BEA's XMLBeans Hand-off:
Why Open Source vs. JCP?
"It's clear that the Java community is more than just 10-15 vendors -- it's the developers out there," Sebastian said. He points to work done with Java's Struts, which was developed by Apache and individual Java developers, as a model for what BEA hopes will happen with XMLBeans. "Struts was developed by Apache [developers] to solve a special developer problem, and now the Java community uses it."
BEA hopes the hand-over of XMLBeans to "Open Source" status will help start the building of better bridges between traditional Java devs on the one side and new web services/XML-driven projects on the other. "XML is an important part of web services support for developers, and we need tools that will help [Java] devs support services as Java objects," Sebastian said. "In addition, at BEA, web services are an important part of our implementation strategy, and we need to make sure that Java developers have powerful and easy-to-use tools."
We asked Sebastian if BEA is seeing evidence that Java devs are interested in building XML/web services projects. Sebastian said he sees the momentum and expects 2004 to be a big year for web services/XML projects among Java devs. "A year and a half ago, there may not have been enough standards in Java to support web services. But today, with many Java vendors working with Microsoft and others, through WS-I and other groups, we're getting critical mass," he told IDN.
We also asked Sebastian why BEA offered XMLBeans to ASF, rather than Java-focused groups, such as Java Community Process (JCP) or even Eclipse?
Sebastian's reply left little doubt that BEA feels that ASF and other Open Source forums are best for XMLBeans and potentially for other innovative technologies it may want to release to the dev community in 2004.
"The main value the Java Community Process is providing still is at the mercy of a single vendor," Sebastian told IDN. Sebastian's response comes as BEA has already waited more than a year for JCP to take action on its proposed JSR to the JCP for handling metadata (JSR 181). As for Eclipse, BEA has committed its architecture to Swing, not the underlying XWT used by Eclipse/IBM. "All our tools [leverage] Swing, and now the proprietary XWT has a real potential for confusing ISVs."

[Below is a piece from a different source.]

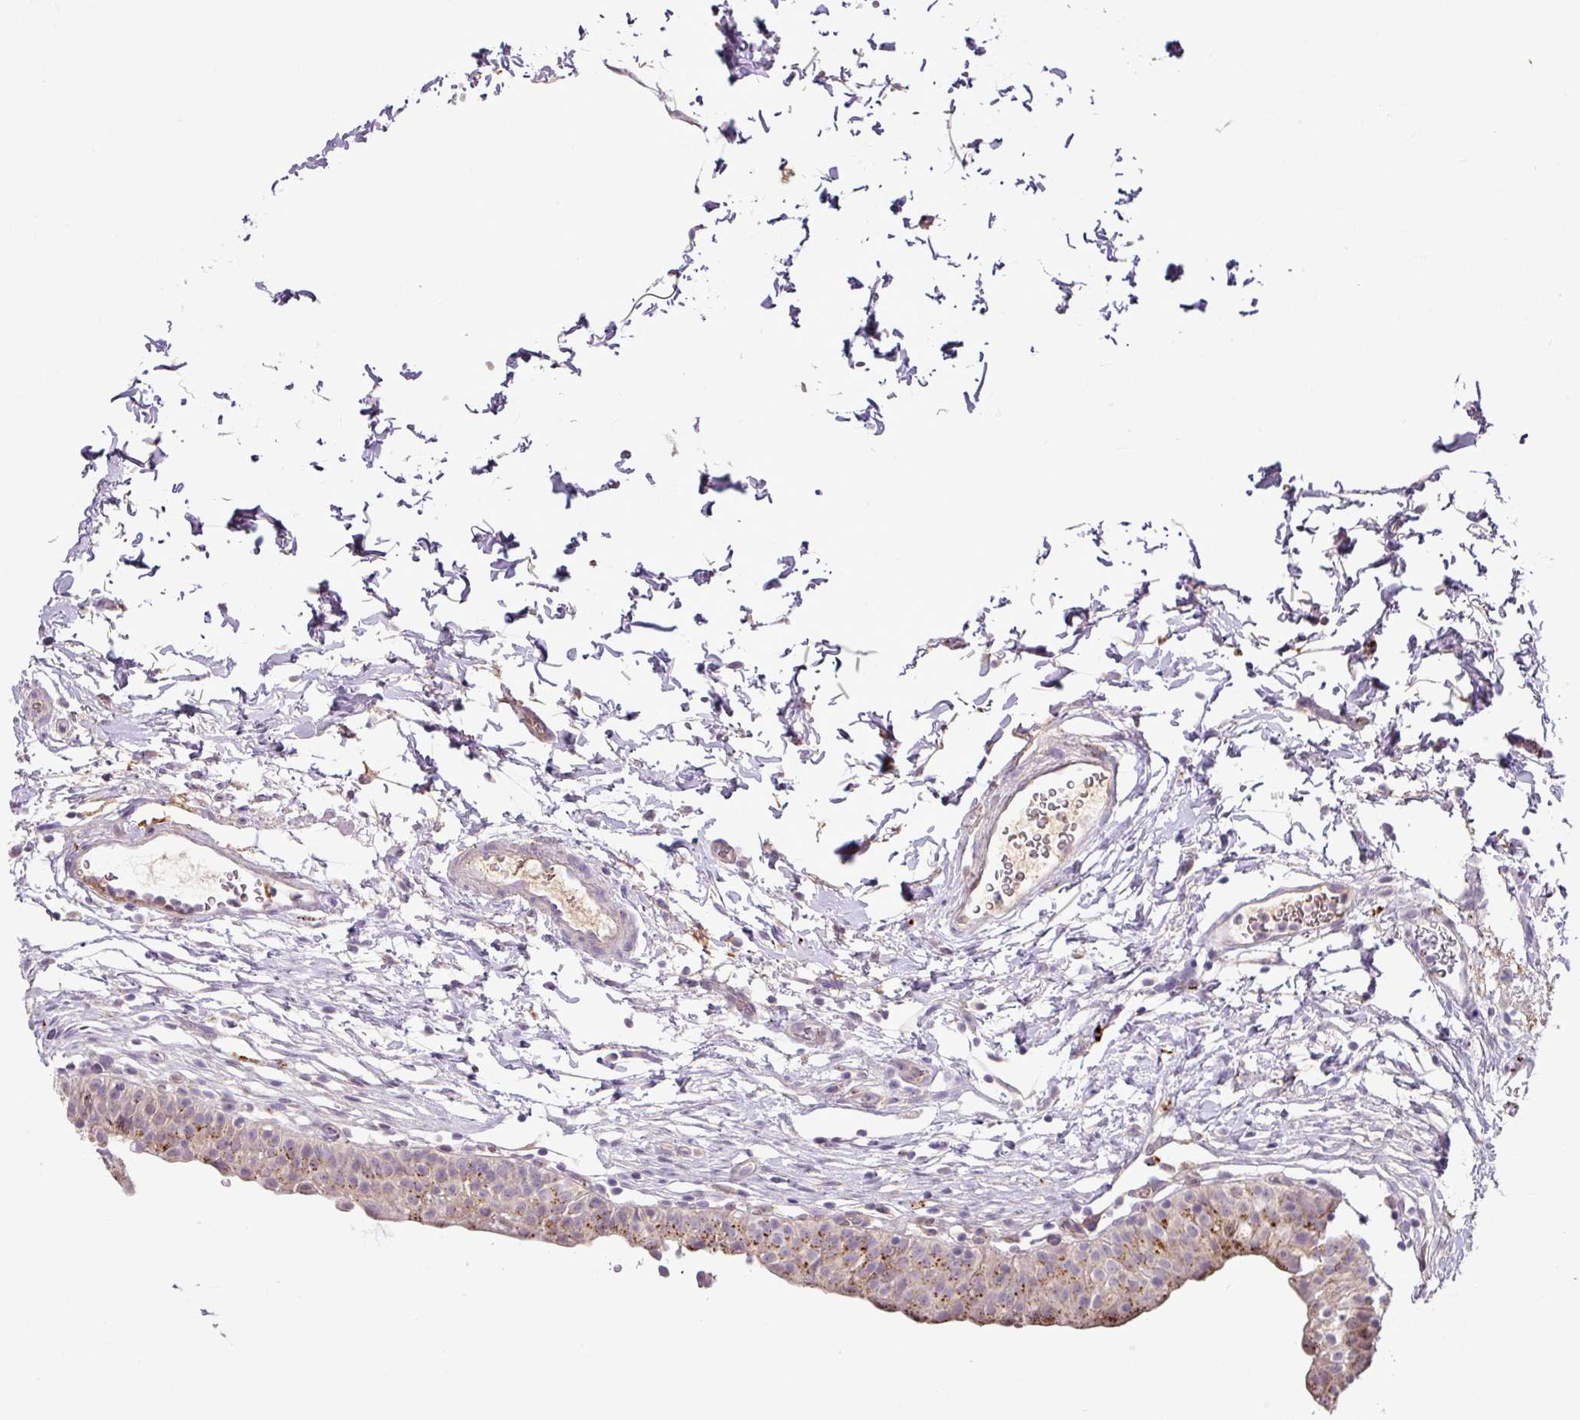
{"staining": {"intensity": "moderate", "quantity": "<25%", "location": "cytoplasmic/membranous"}, "tissue": "urinary bladder", "cell_type": "Urothelial cells", "image_type": "normal", "snomed": [{"axis": "morphology", "description": "Normal tissue, NOS"}, {"axis": "topography", "description": "Urinary bladder"}, {"axis": "topography", "description": "Peripheral nerve tissue"}], "caption": "The image shows staining of unremarkable urinary bladder, revealing moderate cytoplasmic/membranous protein positivity (brown color) within urothelial cells.", "gene": "PLEKHH3", "patient": {"sex": "male", "age": 55}}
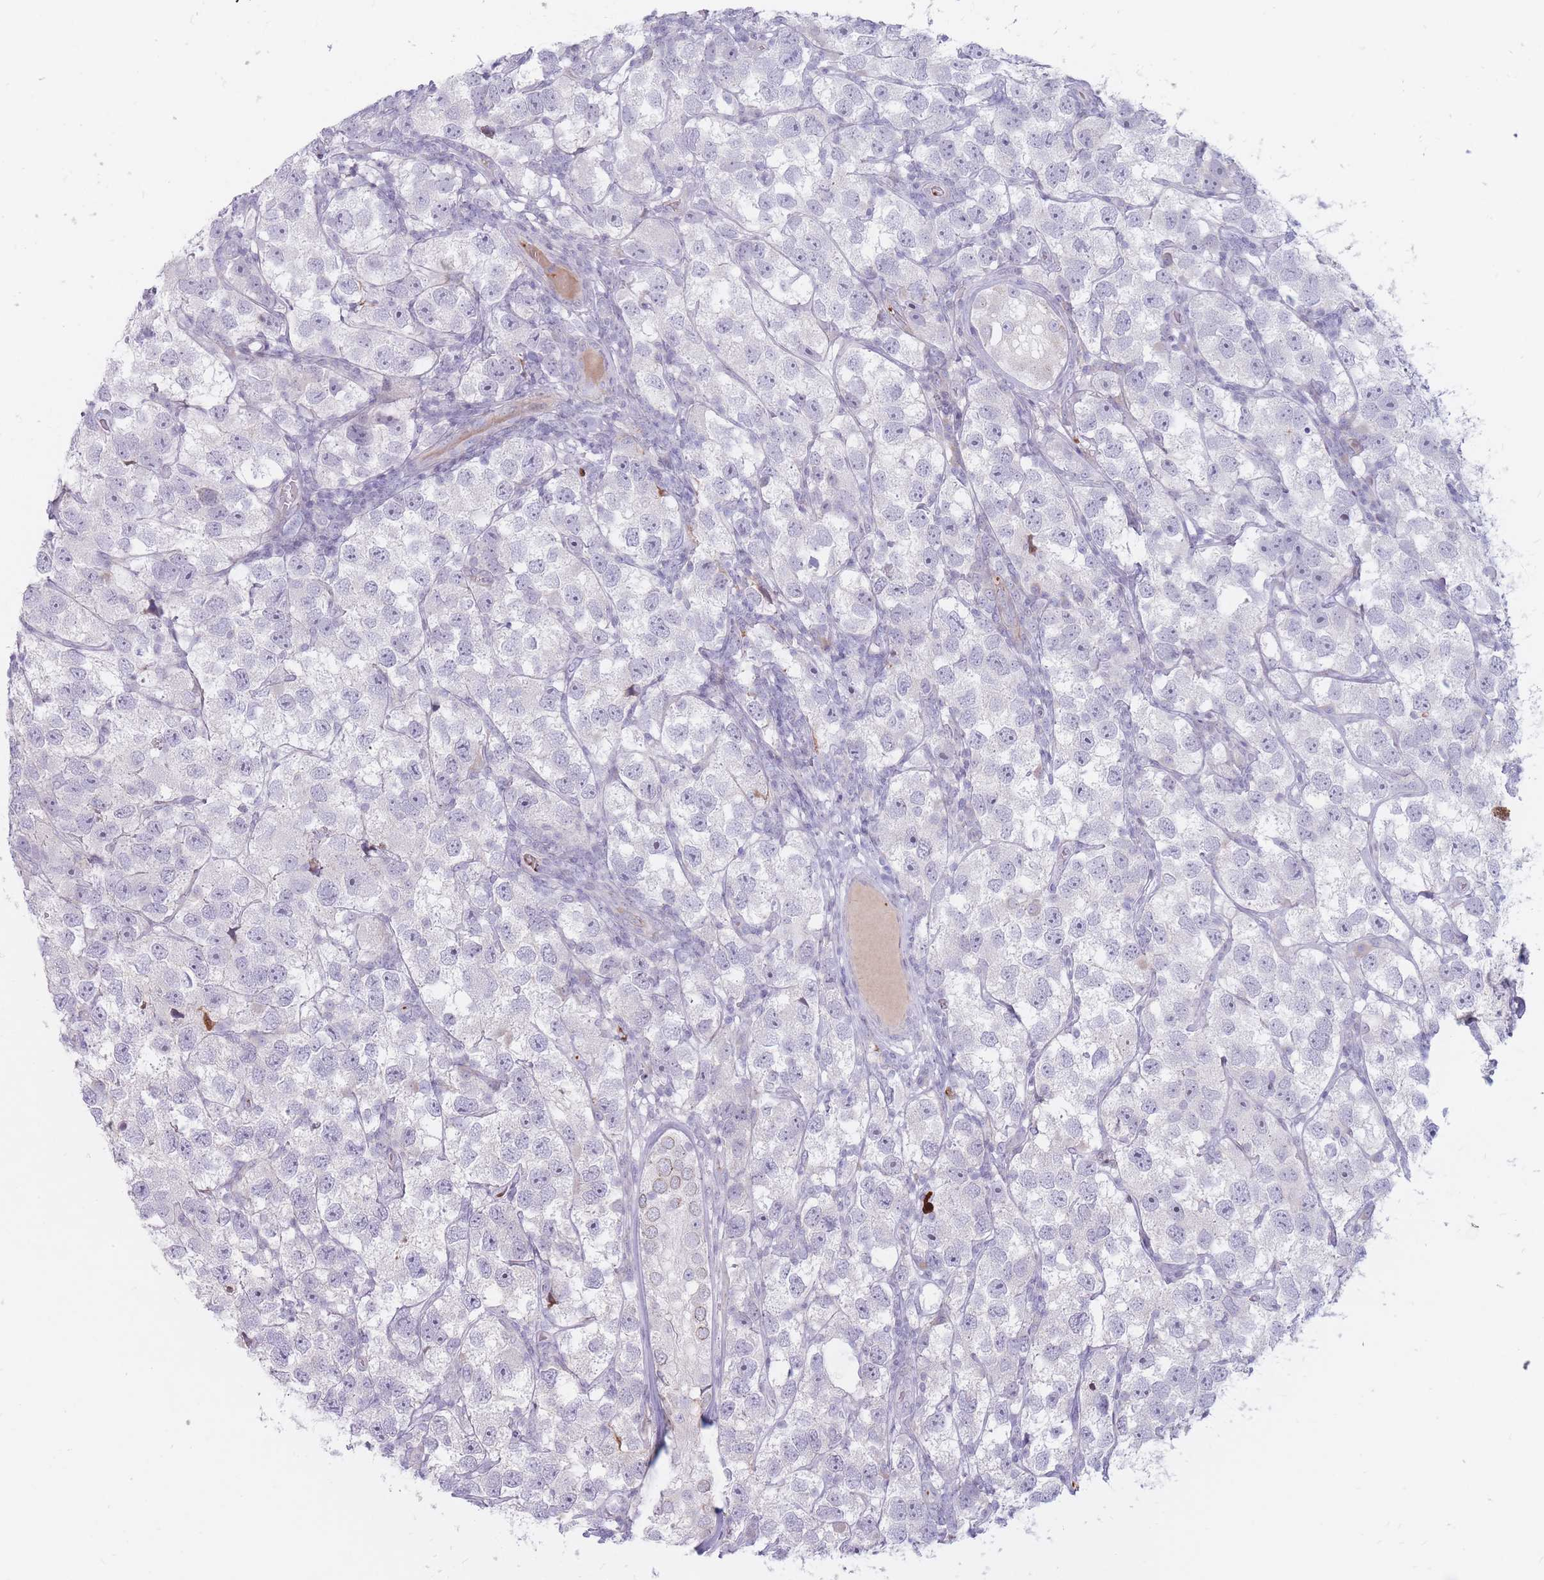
{"staining": {"intensity": "negative", "quantity": "none", "location": "none"}, "tissue": "testis cancer", "cell_type": "Tumor cells", "image_type": "cancer", "snomed": [{"axis": "morphology", "description": "Seminoma, NOS"}, {"axis": "topography", "description": "Testis"}], "caption": "There is no significant expression in tumor cells of testis seminoma.", "gene": "PTGDR", "patient": {"sex": "male", "age": 26}}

While devs will get the core underlying code as a free, open download, the GUI-driven support that comes via WebLogic Workshop will not be included.
With the XMLBean interfaces in a Java application, devs can write code that uses the new types to handle XML based on the schema. In one use case example, a Java printItems method receives a "file" object that contains the purchase order XML file.